Turkey accepts that many Armenians in the Ottoman Empire died during World War I, but denies that the killings were systematic and firmly rejects the label genocide.
And speaking of expecting nothing less, Rep. Ilhan Omar was the only Democrat to vote “present” on the Armenian genocide resolution. When criticized for her decision, her office took the opportunity to politicize that which she claims should not be politicized:
I believe accountability for human rights violations — especially ethnic cleansing and genocide — is paramount. But accountability and recognition of genocide should not be used as cudgel in a political fight. It should be done based on academic consensus outside the push and pull of geopolitics. A true acknowledgment of historical crimes against humanity must include both the heinous genocides of the 20th century, along with earlier mass slaughters like the transatlantic slave trade and Native American genocide, which took the lives of hundreds of millions of indigenous people in this country. For this reason, I voted ‘present’ on final passage of H.Res. 296, the resolution Affirming the Unites States record on the Armenian Genocide.
Because the slaughter of 1.5 million Armenians and Christian minorities on its own, doesn’t constitute a genocide on its own, I guess.

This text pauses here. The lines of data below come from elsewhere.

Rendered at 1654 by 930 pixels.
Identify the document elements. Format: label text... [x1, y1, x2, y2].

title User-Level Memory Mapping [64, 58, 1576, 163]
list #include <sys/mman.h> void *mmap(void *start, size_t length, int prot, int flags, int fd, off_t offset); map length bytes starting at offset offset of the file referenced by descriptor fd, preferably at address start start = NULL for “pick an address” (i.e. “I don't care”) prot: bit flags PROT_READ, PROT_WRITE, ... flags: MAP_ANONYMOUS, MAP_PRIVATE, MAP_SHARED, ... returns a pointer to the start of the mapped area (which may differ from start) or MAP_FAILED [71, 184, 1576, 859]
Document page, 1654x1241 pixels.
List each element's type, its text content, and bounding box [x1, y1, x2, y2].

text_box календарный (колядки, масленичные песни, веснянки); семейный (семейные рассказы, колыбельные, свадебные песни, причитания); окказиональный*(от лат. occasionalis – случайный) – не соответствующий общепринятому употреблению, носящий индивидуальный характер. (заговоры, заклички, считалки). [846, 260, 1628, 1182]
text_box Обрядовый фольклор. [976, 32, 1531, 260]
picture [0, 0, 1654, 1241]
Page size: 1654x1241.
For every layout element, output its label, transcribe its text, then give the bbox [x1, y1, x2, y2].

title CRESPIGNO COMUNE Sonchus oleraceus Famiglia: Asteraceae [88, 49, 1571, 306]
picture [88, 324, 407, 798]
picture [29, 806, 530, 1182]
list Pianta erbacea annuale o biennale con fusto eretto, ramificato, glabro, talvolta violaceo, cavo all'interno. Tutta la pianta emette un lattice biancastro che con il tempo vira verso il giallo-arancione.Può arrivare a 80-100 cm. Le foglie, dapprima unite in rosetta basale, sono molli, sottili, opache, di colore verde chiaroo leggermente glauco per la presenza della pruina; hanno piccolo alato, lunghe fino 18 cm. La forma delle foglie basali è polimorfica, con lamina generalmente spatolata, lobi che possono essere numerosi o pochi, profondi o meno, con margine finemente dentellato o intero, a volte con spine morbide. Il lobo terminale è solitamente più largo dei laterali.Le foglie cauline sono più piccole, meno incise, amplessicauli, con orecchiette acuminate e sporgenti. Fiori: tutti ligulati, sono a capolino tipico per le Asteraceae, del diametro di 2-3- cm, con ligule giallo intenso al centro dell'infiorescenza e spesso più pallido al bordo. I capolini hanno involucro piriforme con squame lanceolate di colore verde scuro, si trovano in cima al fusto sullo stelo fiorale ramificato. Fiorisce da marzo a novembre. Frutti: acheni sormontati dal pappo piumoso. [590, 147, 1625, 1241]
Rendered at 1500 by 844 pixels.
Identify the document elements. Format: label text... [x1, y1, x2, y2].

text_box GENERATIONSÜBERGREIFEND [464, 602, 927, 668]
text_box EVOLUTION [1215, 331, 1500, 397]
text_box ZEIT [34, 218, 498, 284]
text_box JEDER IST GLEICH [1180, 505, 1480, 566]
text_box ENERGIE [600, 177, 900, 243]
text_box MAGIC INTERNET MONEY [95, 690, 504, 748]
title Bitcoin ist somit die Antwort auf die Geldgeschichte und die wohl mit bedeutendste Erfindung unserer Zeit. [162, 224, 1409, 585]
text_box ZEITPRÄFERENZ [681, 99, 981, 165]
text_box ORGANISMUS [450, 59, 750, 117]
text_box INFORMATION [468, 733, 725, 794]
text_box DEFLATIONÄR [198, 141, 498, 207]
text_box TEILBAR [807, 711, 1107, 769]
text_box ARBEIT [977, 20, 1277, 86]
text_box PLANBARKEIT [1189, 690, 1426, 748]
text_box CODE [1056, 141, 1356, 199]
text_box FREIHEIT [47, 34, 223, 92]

However, when you consider both Omar’s “present” vote and vote against sanctioning Turkey after its military actions against the Kurdish forces in light of her affinity for Turkey’s President Erdogan, it all makes sense, unpleasant as it may be.
And about that “academic consensus” blather, how does Omar not understand that by acknowledging and recognizing that one genocide took place, does not negate that others have taken place as well:
The mention of an “academic consensus” being necessary for recognition is perplexing, given the consensus among historians that the genocide is historical fact. To dispute the existence of this consensus is shameful and akin to denial. For Omar to invoke a “whataboutist” argument, as she does in mentioning Native Americans, similarly discounts the matter that she was expected to consider exclusively when the resolution was on the House floor. Genocide-denial tactics used by Turkey include attacking the motivations of the truth teller. Omar does the same thing by framing this bill as a political cudgel (which it’s not — H.Res. 296 was introduced in April). An acknowledgment of the Armenian genocide does not preclude an acknowledgment of any other genocides, and Omar could have voiced her opinion on the atrocities she cites after voting to recognize the one that her colleagues resoundingly voted in favor or formally recognizing.
Omar’s decision, as well as the decision of eleven Republicans to oppose the bill, fails to live up to the role of a witness of justice. There is no justice without recognition, and opposing measures that aim to affirm the U.S.’ stance as a protector of the persecuted is dishonorable. Victims of genocide die two deaths. Once at the hands of their persecutor, and again when the genocide is denied.
P.S. Shame on the 11 Republicans who voted against the resolution.